- **阅读材料**:
Qwen3-Embedding

Qwen3-Embedding#

简介#

Qwen3 Embedding 模型系列是 Qwen 系列最新的专有模型，专为文本嵌入和排序任务设计。在 Qwen3 系列密集基础模型的基础上，它提供了各种尺寸（0.6B、4B 和 8B）的全面文本嵌入和重排序模型。本指南介绍如何使用 vLLM Ascend 运行模型。请注意，只有 vLLM Ascend 的 0.9.2rc1 及更高版本才支持该模型。

支持的特性#

请参阅支持的特性获取模型的特性支持矩阵。

环境准备#

模型权重#

Qwen3-Embedding-8B 下载模型权重
Qwen3-Embedding-4B 下载模型权重
Qwen3-Embedding-0.6B 下载模型权重

建议将模型权重下载到多节点的共享目录中，例如 /root/.cache/

安装#

您可以使用我们官方的 Docker 镜像来运行 Qwen3-Embedding 系列模型。

在您的节点上启动 Docker 镜像，请参阅使用 Docker。

如果您不想使用上面的 Docker 镜像，也可以从源代码构建所有内容。

从源码安装 vllm-ascend，请参考安装。

部署#

以 Qwen3-Embedding-8B 模型为例，首先使用以下命令运行 Docker 容器：

在线推理#

vllm serve Qwen/Qwen3-Embedding-8B --task embed --host 127.0.0.1 --port 8888

服务器启动后，您可以使用输入提示查询模型。

- **存储数据**:
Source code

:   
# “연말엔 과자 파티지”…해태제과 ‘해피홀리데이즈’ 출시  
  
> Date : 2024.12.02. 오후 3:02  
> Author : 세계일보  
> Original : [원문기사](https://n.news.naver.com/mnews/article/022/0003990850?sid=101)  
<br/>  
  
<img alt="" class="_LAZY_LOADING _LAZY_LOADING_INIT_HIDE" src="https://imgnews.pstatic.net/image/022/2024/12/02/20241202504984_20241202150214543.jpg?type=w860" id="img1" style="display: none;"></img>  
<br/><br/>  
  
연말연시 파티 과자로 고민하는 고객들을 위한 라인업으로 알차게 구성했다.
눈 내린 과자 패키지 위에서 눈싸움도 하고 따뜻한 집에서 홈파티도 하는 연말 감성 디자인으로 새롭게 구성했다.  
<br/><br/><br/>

- **练习任务**:
**a)** Qwen3-Embedding 文档的“模型权重”一节提供了哪些模型的权重下载？请列出全部模型名称。
**b)** 请输出 Qwen3-Embedding 文档中的一段原文，以“Qwen3-Embedding#”开头，以“的 0.9.2rc1 及更高版本才支持该模型。”结尾。

- **参考答案**:
**a)**
Qwen3-Embedding-8B
Qwen3-Embedding-4B
Qwen3-Embedding-0.6B

**b)**
Qwen3-Embedding#

简介#

Qwen3 Embedding 模型系列是 Qwen 系列最新的专有模型，专为文本嵌入和排序任务设计。在 Qwen3 系列密集基础模型的基础上，它提供了各种尺寸（0.6B、4B 和 8B）的全面文本嵌入和重排序模型。本指南介绍如何使用 vLLM Ascend 运行模型。请注意，只有 vLLM Ascend 的 0.9.2rc1 及更高版本才支持该模型。